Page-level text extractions
▽

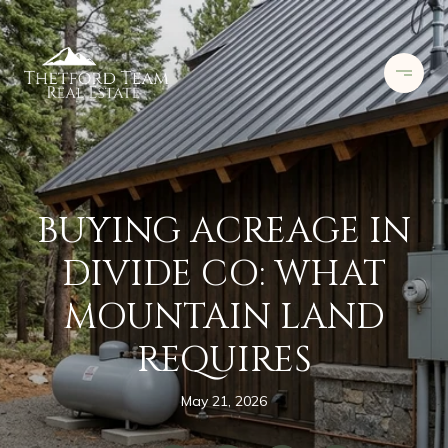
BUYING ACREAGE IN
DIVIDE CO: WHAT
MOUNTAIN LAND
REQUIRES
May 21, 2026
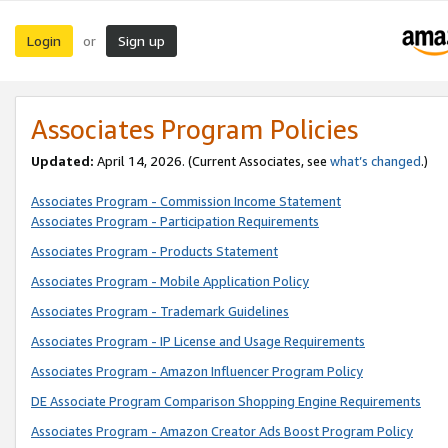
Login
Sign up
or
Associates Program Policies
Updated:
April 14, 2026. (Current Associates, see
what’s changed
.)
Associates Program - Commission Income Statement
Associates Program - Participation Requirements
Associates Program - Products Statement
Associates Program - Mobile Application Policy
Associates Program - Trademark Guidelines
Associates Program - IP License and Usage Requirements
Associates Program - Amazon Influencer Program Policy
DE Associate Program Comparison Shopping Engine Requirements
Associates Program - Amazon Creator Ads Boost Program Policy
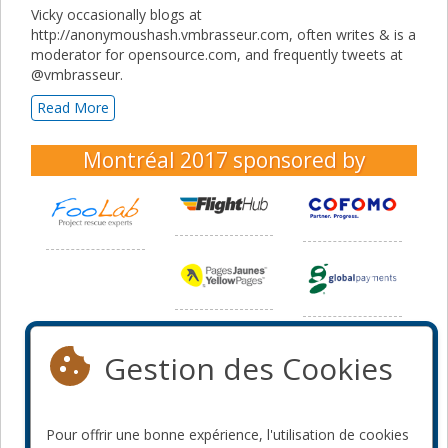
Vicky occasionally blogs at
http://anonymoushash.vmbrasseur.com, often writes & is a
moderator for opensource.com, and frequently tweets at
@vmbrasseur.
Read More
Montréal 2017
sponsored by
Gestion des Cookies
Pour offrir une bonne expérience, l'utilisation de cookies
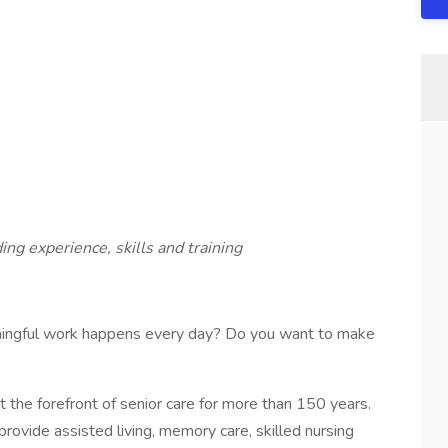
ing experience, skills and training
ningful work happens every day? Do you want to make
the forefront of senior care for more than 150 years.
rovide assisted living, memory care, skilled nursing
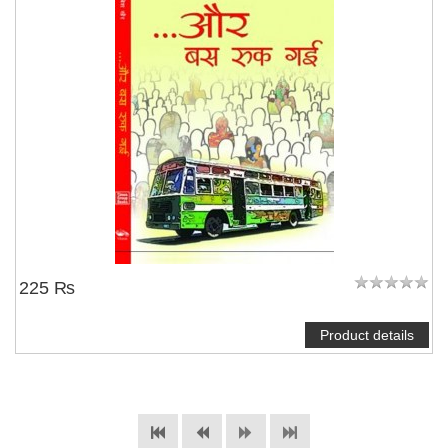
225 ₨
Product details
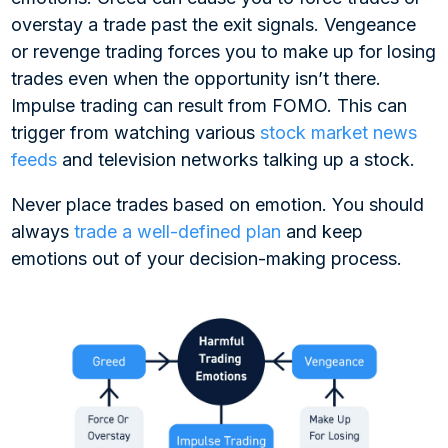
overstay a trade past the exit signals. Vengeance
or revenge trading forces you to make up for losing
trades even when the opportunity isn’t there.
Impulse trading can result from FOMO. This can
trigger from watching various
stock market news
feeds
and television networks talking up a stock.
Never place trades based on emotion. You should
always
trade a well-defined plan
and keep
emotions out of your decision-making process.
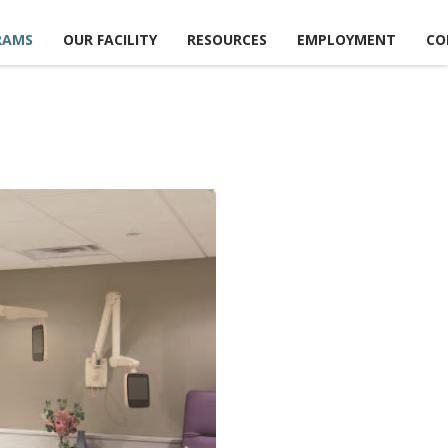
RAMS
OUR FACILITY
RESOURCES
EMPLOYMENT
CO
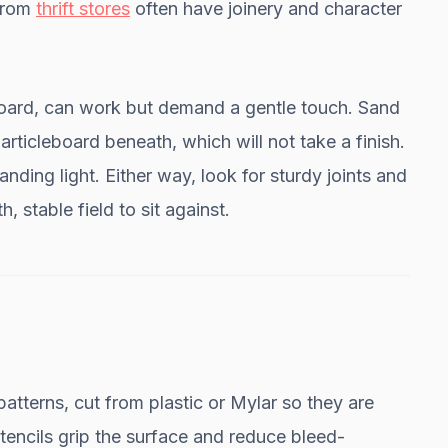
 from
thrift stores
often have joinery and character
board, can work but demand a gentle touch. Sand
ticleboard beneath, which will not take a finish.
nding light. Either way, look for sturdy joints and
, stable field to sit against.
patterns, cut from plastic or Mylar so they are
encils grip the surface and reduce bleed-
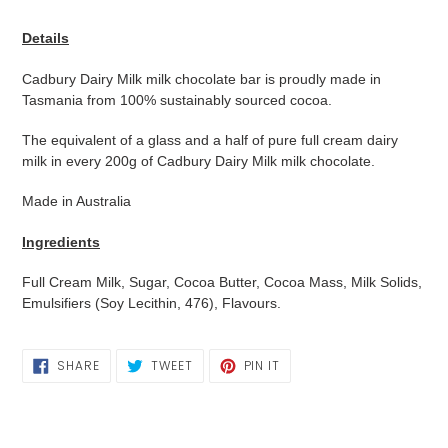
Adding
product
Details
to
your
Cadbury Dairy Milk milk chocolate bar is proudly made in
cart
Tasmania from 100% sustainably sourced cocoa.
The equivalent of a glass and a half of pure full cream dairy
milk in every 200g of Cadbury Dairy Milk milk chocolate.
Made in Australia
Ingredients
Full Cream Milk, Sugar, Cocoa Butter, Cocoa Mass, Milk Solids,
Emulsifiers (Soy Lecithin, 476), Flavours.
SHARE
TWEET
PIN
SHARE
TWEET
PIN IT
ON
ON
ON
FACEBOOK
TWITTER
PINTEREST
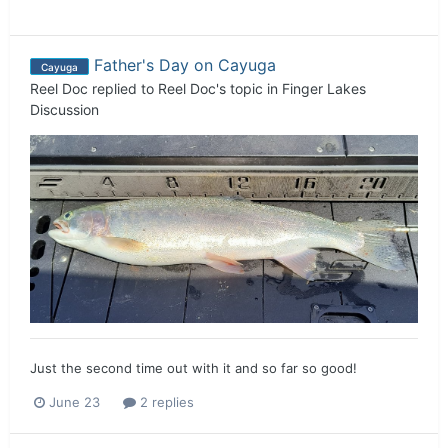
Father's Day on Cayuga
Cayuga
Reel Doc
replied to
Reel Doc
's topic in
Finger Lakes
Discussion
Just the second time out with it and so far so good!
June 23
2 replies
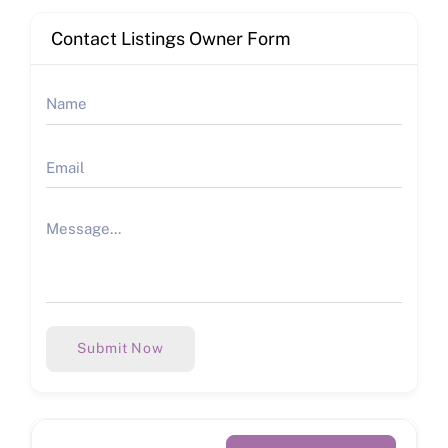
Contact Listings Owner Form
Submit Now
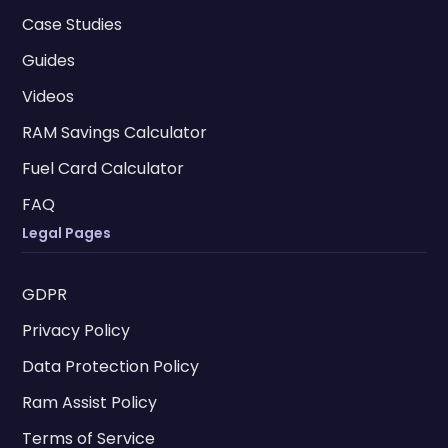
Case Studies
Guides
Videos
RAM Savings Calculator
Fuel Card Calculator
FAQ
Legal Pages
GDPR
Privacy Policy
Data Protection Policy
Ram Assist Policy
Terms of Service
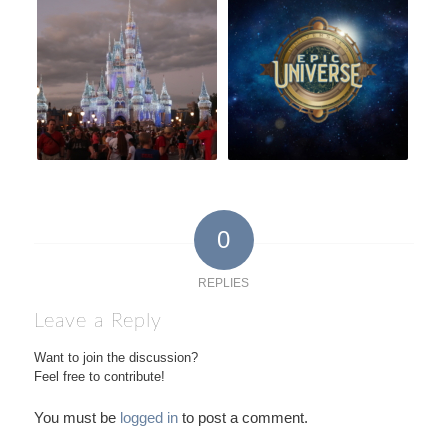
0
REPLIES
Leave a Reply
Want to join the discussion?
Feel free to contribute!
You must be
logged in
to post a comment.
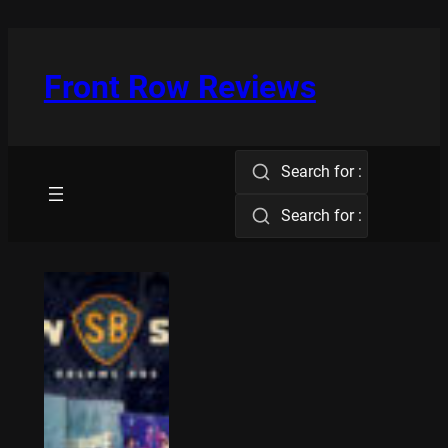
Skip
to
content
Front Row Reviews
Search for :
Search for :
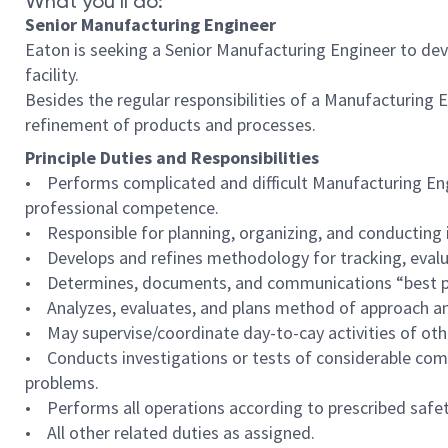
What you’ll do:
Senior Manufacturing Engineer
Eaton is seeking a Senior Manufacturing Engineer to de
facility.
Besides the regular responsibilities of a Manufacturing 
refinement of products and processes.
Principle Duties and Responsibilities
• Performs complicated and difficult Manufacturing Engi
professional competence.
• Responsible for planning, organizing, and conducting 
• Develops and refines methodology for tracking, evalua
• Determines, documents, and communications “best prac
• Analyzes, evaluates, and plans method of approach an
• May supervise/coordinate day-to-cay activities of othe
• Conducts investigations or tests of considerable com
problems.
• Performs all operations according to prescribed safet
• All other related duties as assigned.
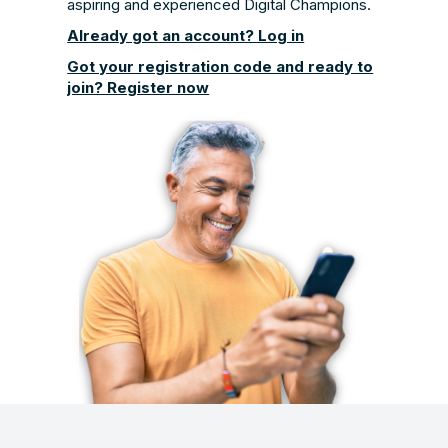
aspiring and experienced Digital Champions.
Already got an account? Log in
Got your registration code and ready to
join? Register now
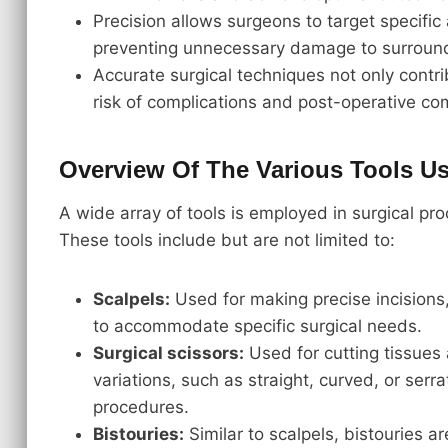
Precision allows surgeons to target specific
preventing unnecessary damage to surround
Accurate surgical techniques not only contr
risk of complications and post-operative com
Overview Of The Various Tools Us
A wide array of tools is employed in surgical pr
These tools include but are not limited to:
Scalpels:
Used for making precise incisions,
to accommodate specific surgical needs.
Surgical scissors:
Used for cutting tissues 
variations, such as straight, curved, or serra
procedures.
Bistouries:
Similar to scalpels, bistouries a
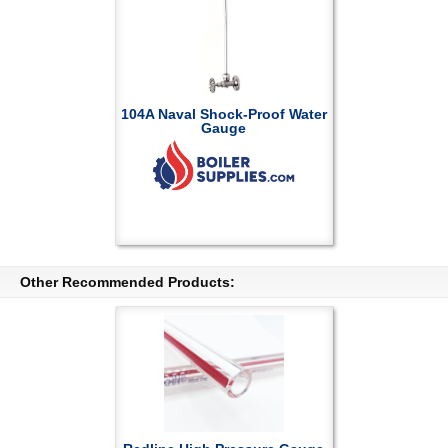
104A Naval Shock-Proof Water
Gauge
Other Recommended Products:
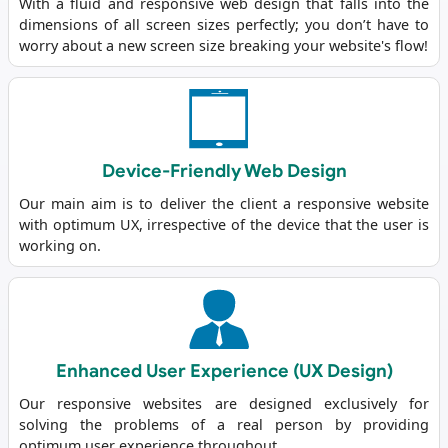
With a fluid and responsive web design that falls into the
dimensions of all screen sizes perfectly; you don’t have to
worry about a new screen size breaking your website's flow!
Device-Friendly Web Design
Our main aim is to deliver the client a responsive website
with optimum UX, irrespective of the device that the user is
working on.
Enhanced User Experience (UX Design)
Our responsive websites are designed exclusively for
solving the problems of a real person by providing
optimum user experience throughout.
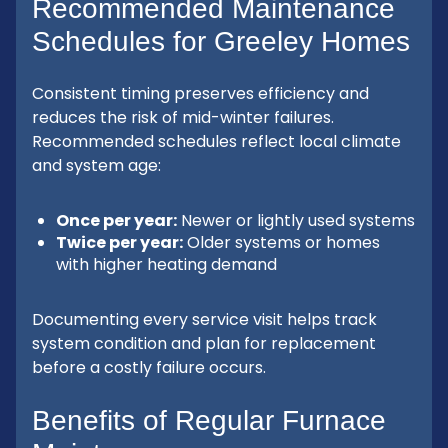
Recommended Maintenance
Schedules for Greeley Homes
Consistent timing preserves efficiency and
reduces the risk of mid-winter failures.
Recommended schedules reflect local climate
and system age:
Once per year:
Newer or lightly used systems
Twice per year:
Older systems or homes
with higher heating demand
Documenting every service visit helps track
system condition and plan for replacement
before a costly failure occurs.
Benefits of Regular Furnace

△

● What the task requires: Write out all of the lines above again, swapping "Associates Program" for "Partner Program" and changing nothing else. Leave the pictures out of your answer.

● Task response:
BUYING ACREAGE IN
DIVIDE CO: WHAT
MOUNTAIN LAND
REQUIRES
May 21, 2026
Login
Sign up
or
Partner Program Policies
Updated:
April 14, 2026. (Current Associates, see
what’s changed
.)
Partner Program - Commission Income Statement
Partner Program - Participation Requirements
Partner Program - Products Statement
Partner Program - Mobile Application Policy
Partner Program - Trademark Guidelines
Partner Program - IP License and Usage Requirements
Partner Program - Amazon Influencer Program Policy
DE Associate Program Comparison Shopping Engine Requirements
Partner Program - Amazon Creator Ads Boost Program Policy
Vicky occasionally blogs at
http://anonymoushash.vmbrasseur.com, often writes & is a
moderator for opensource.com, and frequently tweets at
@vmbrasseur.
Read More
Montréal 2017
sponsored by
Gestion des Cookies
Pour offrir une bonne expérience, l'utilisation de cookies
ing experience, skills and training
ningful work happens every day? Do you want to make
the forefront of senior care for more than 150 years.
rovide assisted living, memory care, skilled nursing
225 ₨
Product details
overstay a trade past the exit signals. Vengeance
or revenge trading forces you to make up for losing
trades even when the opportunity isn’t there.
Impulse trading can result from FOMO. This can
trigger from watching various
stock market news
feeds
and television networks talking up a stock.
Never place trades based on emotion. You should
always
trade a well-defined plan
and keep
emotions out of your decision-making process.
RAMS
OUR FACILITY
RESOURCES
EMPLOYMENT
CO
 from
thrift stores
often have joinery and character
board, can work but demand a gentle touch. Sand
ticleboard beneath, which will not take a finish.
nding light. Either way, look for sturdy joints and
, stable field to sit against.
patterns, cut from plastic or Mylar so they are
encils grip the surface and reduce bleed-
Adding
product
Details
to
your
Cadbury Dairy Milk milk chocolate bar is proudly made in
cart
Tasmania from 100% sustainably sourced cocoa.
The equivalent of a glass and a half of pure full cream dairy
milk in every 200g of Cadbury Dairy Milk milk chocolate.
Made in Australia
Ingredients
Full Cream Milk, Sugar, Cocoa Butter, Cocoa Mass, Milk Solids,
Emulsifiers (Soy Lecithin, 476), Flavours.
SHARE
TWEET
PIN
SHARE
TWEET
PIN IT
ON
ON
ON
FACEBOOK
TWITTER
PINTEREST
Father's Day on Cayuga
Cayuga
Reel Doc
replied to
Reel Doc
's topic in
Finger Lakes
Discussion
Just the second time out with it and so far so good!
June 23
2 replies
Contact Listings Owner Form
Submit Now
Case Studies
Guides
Videos
RAM Savings Calculator
Fuel Card Calculator
FAQ
Legal Pages
GDPR
Privacy Policy
Data Protection Policy
Ram Assist Policy
Terms of Service
0
REPLIES
Leave a Reply
Want to join the discussion?
Feel free to contribute!
You must be
logged in
to post a comment.
Skip
to
content
Front Row Reviews
Search for :
Search for :
What you’ll do:
Senior Manufacturing Engineer
Eaton is seeking a Senior Manufacturing Engineer to de
facility.
Besides the regular responsibilities of a Manufacturing 
refinement of products and processes.
Principle Duties and Responsibilities
• Performs complicated and difficult Manufacturing Engi
professional competence.
• Responsible for planning, organizing, and conducting 
• Develops and refines methodology for tracking, evalua
• Determines, documents, and communications “best prac
• Analyzes, evaluates, and plans method of approach an
• May supervise/coordinate day-to-cay activities of othe
• Conducts investigations or tests of considerable com
problems.
• Performs all operations according to prescribed safet
• All other related duties as assigned.
aspiring and experienced Digital Champions.
Already got an account? Log in
Got your registration code and ready to
join? Register now
Precision allows surgeons to target specific
preventing unnecessary damage to surround
Accurate surgical techniques not only contr
risk of complications and post-operative com
Overview Of The Various Tools Us
A wide array of tools is employed in surgical pr
These tools include but are not limited to:
Scalpels:
Used for making precise incisions,
to accommodate specific surgical needs.
Surgical scissors:
Used for cutting tissues 
variations, such as straight, curved, or serra
procedures.
Bistouries:
Similar to scalpels, bistouries a
104A Naval Shock-Proof Water
Gauge
Other Recommended Products:
With a fluid and responsive web design that falls into the
dimensions of all screen sizes perfectly; you don’t have to
worry about a new screen size breaking your website's flow!
Device-Friendly Web Design
Our main aim is to deliver the client a responsive website
with optimum UX, irrespective of the device that the user is
working on.
Enhanced User Experience (UX Design)
Our responsive websites are designed exclusively for
solving the problems of a real person by providing
optimum user experience throughout.
Recommended Maintenance
Schedules for Greeley Homes
Consistent timing preserves efficiency and
reduces the risk of mid-winter failures.
Recommended schedules reflect local climate
and system age:
Once per year:
Newer or lightly used systems
Twice per year:
Older systems or homes
with higher heating demand
Documenting every service visit helps track
system condition and plan for replacement
before a costly failure occurs.
Benefits of Regular Furnace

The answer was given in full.